Our suggestion of the easiest vulnerability in this program to attack is a stack buffer overflow in the function print_centered_string. This function is supposed to copy a text string into the middle of an 80-character buffer, but it doesn't correctly handle the case where the string is longer that will fit in the buffer. If you look at where this function is called, it is called with the global variable title as the argument when the server is printing a plain text (not PDF) file. The title is in turn controlled by the -t command-line option. (The function isn't called if no title is given.)
The title supplied on the command line is processed before being used, but the particular processing here happens to make the attack easier rather than harder, because the processing lets you put bytes with any hexadecimal value other than null into the title, by putting a percent sign in front of the two hex digits for the character. (If you wanted just a literal percent sign, you could use %25 because 0x25 is the ASCII code for a percent sign.)

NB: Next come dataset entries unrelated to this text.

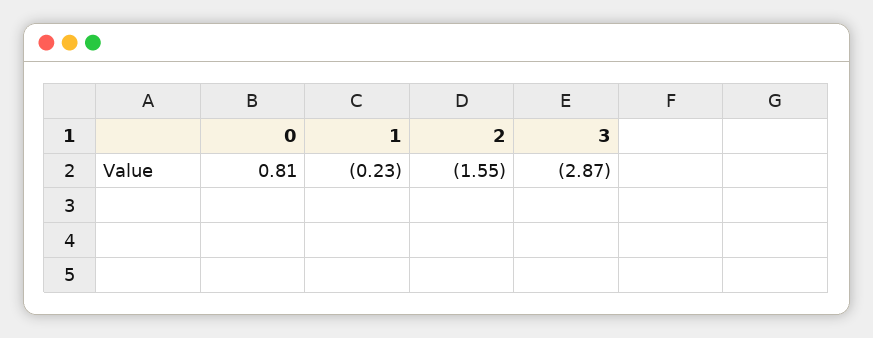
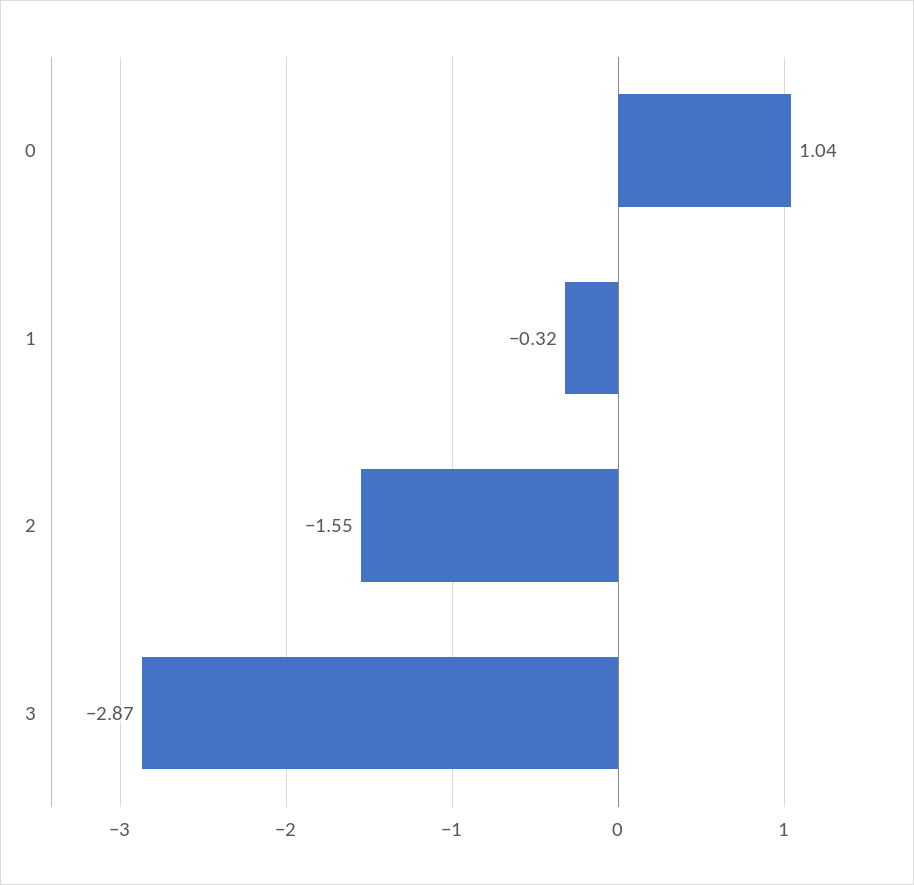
  {
-   "0": 0.81,
+   "0": 1.04,
-   "1": -0.23,
+   "1": -0.32,
    "2": -1.55,
    "3": -2.87
  }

There are is another complication related to null bytes because the overwrite here uses a null-terminated string. The attacker controls the length of the overwrite, but the attacker controlled bytes can't contain a null byte because that would be a terminator. However because the overwrite uses memcpy, it doesn't write a null terminator after the attacker controlled string. In one sample binary we compiled, the normal return address is 0x00000000004028bf, whereas the address of the attack function we want to jump to is 0x000000000040265f. In your binary the addresses will probably be slightly different. Because x86 addresses are little-endian, a partial overwrite will replace bytes starting from the low part of the address. How many bytes should the attacker try to overwrite to turn the first address into the second?
You may have also noticed that this program has a call to a function in the printf family where the format string is under external control, representing a format-string vulnerability. We haven't discussed as much how to attack these, but you might start looking at it if you have time left after your first attack. You might want to start by just providing a format string with a lot of %lx format specifiers to print the contents of the stack in the area where the function is taking its format parameters. A format string attack will be easiest if you can find one of these values that you can also control.